I had my second just before my oldest (with ASD) turned 3. When she was convinced he was just 2 and we where putting a lot down to extreme toddler behaviour, but by the time she was born it was clear there was more going on with him, and he got his diagnosis 18 months after that.
If I'd have known at the time how hard the first two years would be, I don't think I would have had a second, but now we've been through hell and are starting to come out the other side I'm actually kind of pleased I didn't know. There coming up 6 and 3 now and thing's are getting easier, they get on really well, my youngest is a delight and I think my eldest is really benefiting from having a sibling.
If I'm honest there were compromise along the way and at times the both received less attention then would have been ideal. I think you need to think through what changes or compromise you would need to make, and then decide if the benifits of another child outweighs it.
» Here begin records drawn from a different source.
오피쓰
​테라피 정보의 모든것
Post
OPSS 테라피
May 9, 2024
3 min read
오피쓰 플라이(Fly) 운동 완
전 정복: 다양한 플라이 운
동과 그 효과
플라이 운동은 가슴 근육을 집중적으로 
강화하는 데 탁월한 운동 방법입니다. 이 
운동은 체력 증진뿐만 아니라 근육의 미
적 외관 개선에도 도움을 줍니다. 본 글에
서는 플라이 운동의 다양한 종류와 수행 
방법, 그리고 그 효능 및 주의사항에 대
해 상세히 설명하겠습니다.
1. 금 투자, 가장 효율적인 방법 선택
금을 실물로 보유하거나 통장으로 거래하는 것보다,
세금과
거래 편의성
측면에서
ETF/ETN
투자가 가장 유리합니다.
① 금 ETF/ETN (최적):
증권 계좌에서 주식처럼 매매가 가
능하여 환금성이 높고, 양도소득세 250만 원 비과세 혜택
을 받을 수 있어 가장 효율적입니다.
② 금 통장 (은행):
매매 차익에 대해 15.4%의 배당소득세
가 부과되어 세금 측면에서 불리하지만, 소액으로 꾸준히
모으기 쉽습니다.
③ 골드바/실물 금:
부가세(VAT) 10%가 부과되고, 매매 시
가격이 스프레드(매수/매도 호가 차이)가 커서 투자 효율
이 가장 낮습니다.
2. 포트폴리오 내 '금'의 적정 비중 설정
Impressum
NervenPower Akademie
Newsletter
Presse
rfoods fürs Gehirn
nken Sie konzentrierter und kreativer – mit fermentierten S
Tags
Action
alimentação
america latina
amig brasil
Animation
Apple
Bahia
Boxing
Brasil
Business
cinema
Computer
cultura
For us the main change was that I left work, so there's more of me to go around at home, and I also used child care to give each 1:1 time and give me occasional breaks. I kept eldest in nursery part time when baby was born, and started youngest at 1. As a result our finances have taken a nosedive, but we get by with help from DLA and carers allowance.
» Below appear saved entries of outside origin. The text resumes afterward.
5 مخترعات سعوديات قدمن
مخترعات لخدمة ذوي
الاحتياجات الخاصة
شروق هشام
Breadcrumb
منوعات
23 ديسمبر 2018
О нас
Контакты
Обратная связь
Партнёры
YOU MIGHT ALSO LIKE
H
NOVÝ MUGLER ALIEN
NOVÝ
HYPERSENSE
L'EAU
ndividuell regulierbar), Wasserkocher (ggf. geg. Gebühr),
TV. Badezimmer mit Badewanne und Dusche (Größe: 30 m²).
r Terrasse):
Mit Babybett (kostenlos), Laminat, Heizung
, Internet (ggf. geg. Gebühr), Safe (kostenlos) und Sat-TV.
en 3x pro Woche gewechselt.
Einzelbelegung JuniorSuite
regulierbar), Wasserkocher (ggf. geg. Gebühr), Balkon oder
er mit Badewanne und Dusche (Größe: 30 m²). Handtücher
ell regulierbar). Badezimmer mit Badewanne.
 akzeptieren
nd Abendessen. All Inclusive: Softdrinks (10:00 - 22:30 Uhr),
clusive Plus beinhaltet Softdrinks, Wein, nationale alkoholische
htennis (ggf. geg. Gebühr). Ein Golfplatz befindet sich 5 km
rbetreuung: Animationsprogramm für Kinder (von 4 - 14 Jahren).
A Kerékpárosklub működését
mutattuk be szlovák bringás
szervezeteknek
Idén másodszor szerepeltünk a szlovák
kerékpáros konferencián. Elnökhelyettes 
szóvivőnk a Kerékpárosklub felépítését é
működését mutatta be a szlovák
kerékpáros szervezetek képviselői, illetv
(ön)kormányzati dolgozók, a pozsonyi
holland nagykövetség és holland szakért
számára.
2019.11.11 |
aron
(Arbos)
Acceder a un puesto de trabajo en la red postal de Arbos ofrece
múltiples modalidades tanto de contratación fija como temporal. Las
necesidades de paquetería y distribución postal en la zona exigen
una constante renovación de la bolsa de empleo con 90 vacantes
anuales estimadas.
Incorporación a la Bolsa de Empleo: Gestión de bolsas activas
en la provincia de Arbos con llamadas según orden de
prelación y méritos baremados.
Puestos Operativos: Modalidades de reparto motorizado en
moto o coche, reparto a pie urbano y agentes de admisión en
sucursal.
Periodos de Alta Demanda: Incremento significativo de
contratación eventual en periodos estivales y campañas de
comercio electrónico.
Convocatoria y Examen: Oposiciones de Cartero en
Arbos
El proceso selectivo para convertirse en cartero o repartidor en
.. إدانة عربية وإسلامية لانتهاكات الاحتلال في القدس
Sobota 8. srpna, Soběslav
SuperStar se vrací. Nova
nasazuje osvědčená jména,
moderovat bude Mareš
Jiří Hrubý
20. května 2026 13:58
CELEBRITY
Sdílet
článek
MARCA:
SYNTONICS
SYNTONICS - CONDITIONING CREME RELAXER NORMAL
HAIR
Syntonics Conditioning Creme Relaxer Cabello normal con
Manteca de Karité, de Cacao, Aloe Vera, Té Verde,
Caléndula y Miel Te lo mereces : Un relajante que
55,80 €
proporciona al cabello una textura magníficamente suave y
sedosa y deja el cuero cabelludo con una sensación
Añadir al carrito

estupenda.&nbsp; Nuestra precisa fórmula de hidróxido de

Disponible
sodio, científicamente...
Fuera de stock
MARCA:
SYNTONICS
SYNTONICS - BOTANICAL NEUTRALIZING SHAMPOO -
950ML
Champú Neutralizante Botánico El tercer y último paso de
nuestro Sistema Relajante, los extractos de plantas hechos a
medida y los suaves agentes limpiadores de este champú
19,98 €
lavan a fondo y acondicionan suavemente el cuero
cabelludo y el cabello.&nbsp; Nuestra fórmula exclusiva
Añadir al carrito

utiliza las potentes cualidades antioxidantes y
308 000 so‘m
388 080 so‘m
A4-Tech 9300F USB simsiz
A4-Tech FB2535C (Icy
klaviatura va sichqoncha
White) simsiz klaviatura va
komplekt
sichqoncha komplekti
Youngest spent most of her first year in a sling, as she wasn't safe if I put her down, and was BLW on toast and DS's 'safe' foods, as I didn't have the time to make separate meals or spoon-feed. Eldest watched an astronomical about of TV and sometimes has to wait for attention, it doesn't happen often but sometimes I have just had to leave him to kick and scream in a safe place, and get the baby to a separate safe place if he has a violent meltdown, where as I'd have stayed with him (despite been hit) to help him calm down when he was an only.